Kees van Dusseldorp, Preken tussen de verhalen

Kees van Dusseldorp, Preken tussen de verhalen. Een homiletische doordenking van narrativiteit. Kok Utrecht 2012

Het boek Preken tussen de verhalen waarmee collega Kees van Dusseldorp dit voorjaar promoveerde in de homiletiek, is een belangrijke en waardevolle studie. Hij slaagt erin het voor de preek zo belangrijke thema van de narrativiteit operationeel te maken. Zijn boek is merkbaar geboren vanuit de preekpraktijk, de wekelijkse vrolijke worsteling van de predikant om het verhaal van God te verbinden met de verhalen van mensen door het verhaal van de prediking. Door de gekozen methode raakt de praktijk (van de prediker) nooit uit zicht.
Daarnaast levert Van Dusseldorp als vrijgemaakt-gereformeerd homileet een kritische toetsing van narrativiteit vanuit de optiek van de gereformeerde homiletiek. Hij laat overtuigend zien dat de narratieve benadering tot een verrijking van de gereformeerde homiletiek kan leiden.

Tegelijkertijd zijn er allerlei vragen te stellen bij deze studie. Daarmee wordt de kwaliteit van zijn dissertatie alleen maar onderstreept, want een goed boek daagt tot tegenspraak en doordenken uit.
Zijn boek bestaat, zoals een klassieke preek, uit drie delen. In het eerste wordt het veld van de narrativiteit verkend. In het tweede wordt dat theologisch geëvalueerd en in het derde deel komt de praktische toepassing aan bod. Zo geformuleerd klinkt dat tamelijk schematisch maar dat doet geen recht aan de rijke inhoud, die in elk van de drie delen te vinden is. Zijn studie is dan ook veel meer dan een soort uitgebreide handleiding hoe je in de preek een goed verhaal kunt vertellen. Het vraagt dieper door naar wat er gebeurt, als je het narratieve perspectief, waarin de mens vooral als een verhalenverteller wordt gezien – de mens is het verhaal dat hij van zijn leven vertelt – meeneemt in de homiletiek. Waar en hoe komt daarin dan het verhaal van God ter sprake? Kun je überhaupt wel in plaats van over het Woord van God over het verhaal van God spreken, of is dat te mager?

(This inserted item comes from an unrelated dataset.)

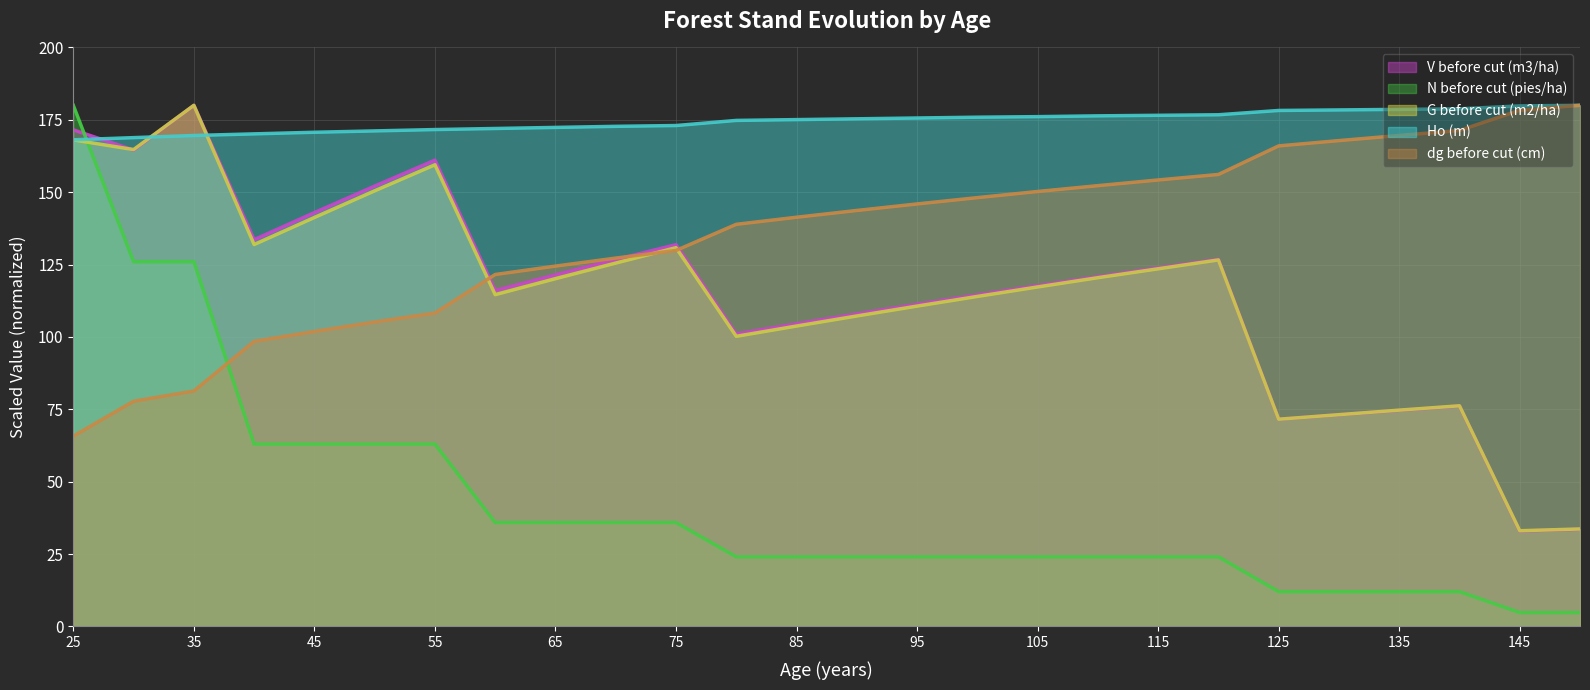

What is the maximum value for G before cut (m2/ha)?

180.0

Bij de bespreking van zijn boek beperk ik me noodzakelijk tot vier thema’s. Die betreffen:
1. de narratieve hermeneutiek,
2. de verhouding tussen ‘betekenis’ en de ‘referentie aan de werkelijkheid’,
3. de vraag hoe zich in het Verhaal van God de genitivus subjectivus tot de genitivus objectivus verhoudt,
4. de vraag wat nu precies een gereformeerde homiletiek is.

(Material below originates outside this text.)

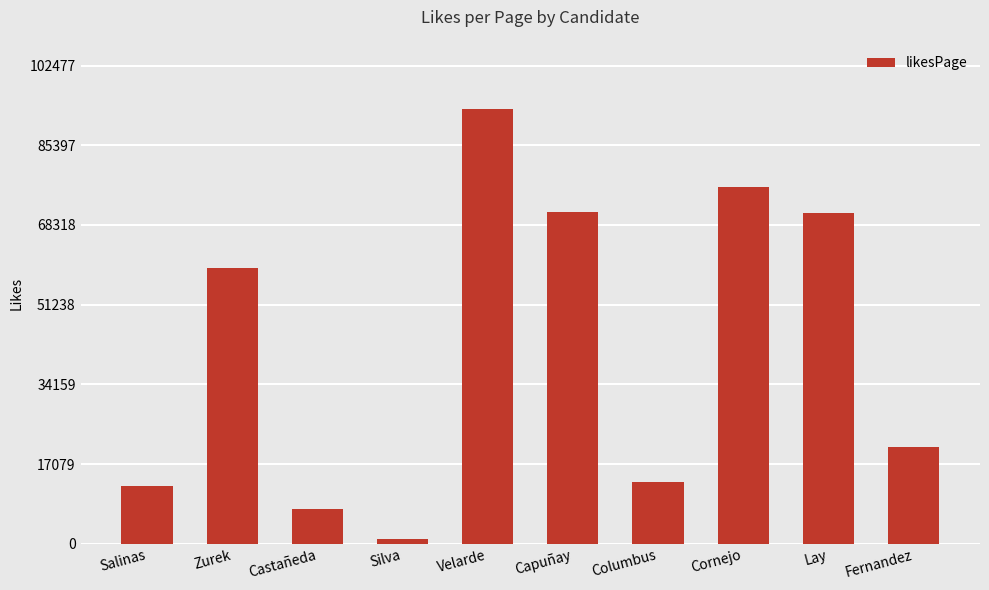

What is the label of the 4th bar from the right?

Columbus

1. Bij zijn weergave van de inzichten uit de narratologie combineert Van Dusseldorp in zijn enthousiasme veel verschillende concepten met elkaar. Het effect is dat de modellen die hij geeft niet zozeer de werkelijkheid verhelderen maar eerder compliceren. Zo presenteert hij een narratologisch model (op p. 49) waarin verschillende begrippen door elkaar gaan lopen.
Enerzijds gebruikt hij het belangrijke onderscheid van Paul Ricouer, tussen de wereld vóór het verhaal, van het verhaal en ná het verhaal. Met dit onderscheid wordt helder wat er in het narratieve proces gebeurt. Door het vertellen van verhalen wordt de werkelijkheid als het ware opnieuw geconfigureerd. Een proces in de tijd.
Dat verbindt hij met de semiotische driedeling van syntaxis, semantiek en pragmatiek. Deze meer taalkundige verdeling is bedoeld om verschillende aspecten in het complexe werkingsproces van de taal te onderscheiden. Dat heeft in ieder geval te maken met de schikking van de woorden (syntaxis), de woordbetekenissen (semantiek) en de beoogde werking (performatieve kracht – pragmatiek).

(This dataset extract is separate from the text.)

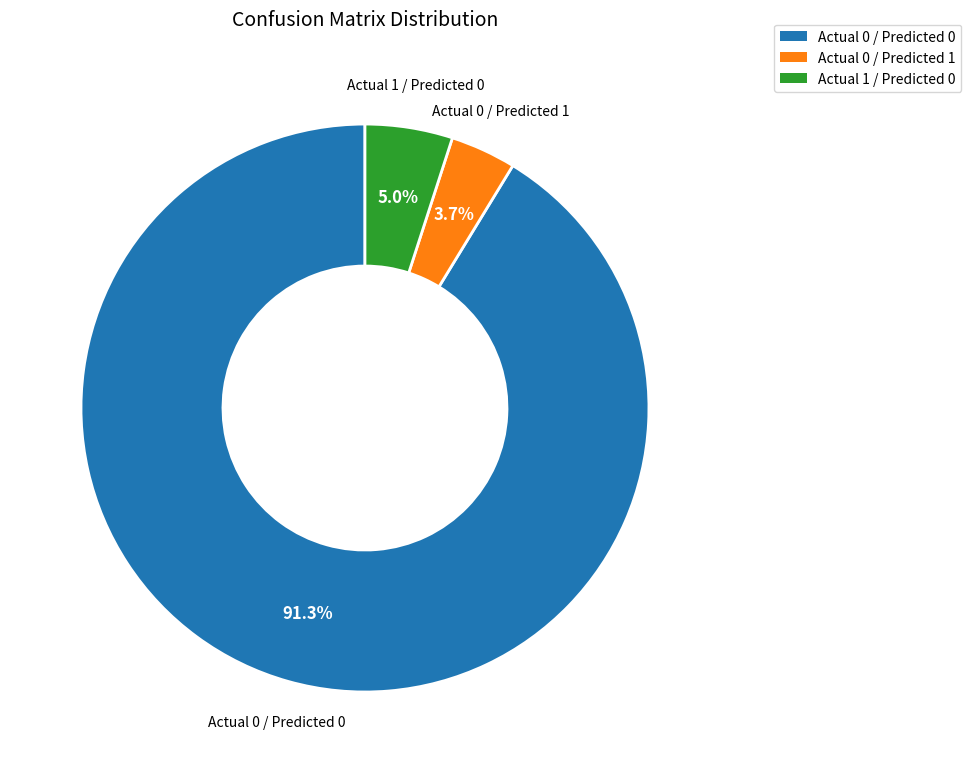

Does Actual 0 / Predicted 1 represent more than half of the total?

No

De vraag is of je dat zo met elkaar verbinden kunt (zie noot 76 op p. 48, er is hier sprake van een nieuwe constructie) maar vooral wat daarvan dan de winst is? Werkt dit schema verhelderend?
Syntaxis, semantiek en pragmatiek zijn dimensies die mijns inziens in en door het verhaal én door het vertellen van het verhaal, doorheen lopen. Dat heeft consequenties voor het proces van betekenisverlening, dat dus niet alleen maar ‘aan het einde’ plaatsvindt, maar door het gehele narratieve traject aanwezig is. Het bepaalt ook al wat er verteld wordt en hoe.
Bij het onderscheid van Ricoeur is het mijns inziens zo, dat er door het verhaal wel sprake is van een refiguratie van de werkelijkheid, maar dat je niet kunt zeggen dat je in de wereld vóór het verhaal die werkelijkheid op een soort nulpunt aantreft. Ook de wereld vöór het verhaal is al een geïnterpreteerde wereld, met andere woorden, vinden we niet anders dan in het verhaal dat daar weer over verteld wordt, enzovoort. Je kunt nooit buiten het verhaal en dus buiten het narratologisch perspectief stappen. Ook dat maakt het hachelijk, zo niet onmogelijk, om van een ordeningsmodel te verwachten dat daarmee de werkelijkheid van het verhaal wordt geconceptualiseerd, wat daarmee toch beoogd wordt (zie p. 48).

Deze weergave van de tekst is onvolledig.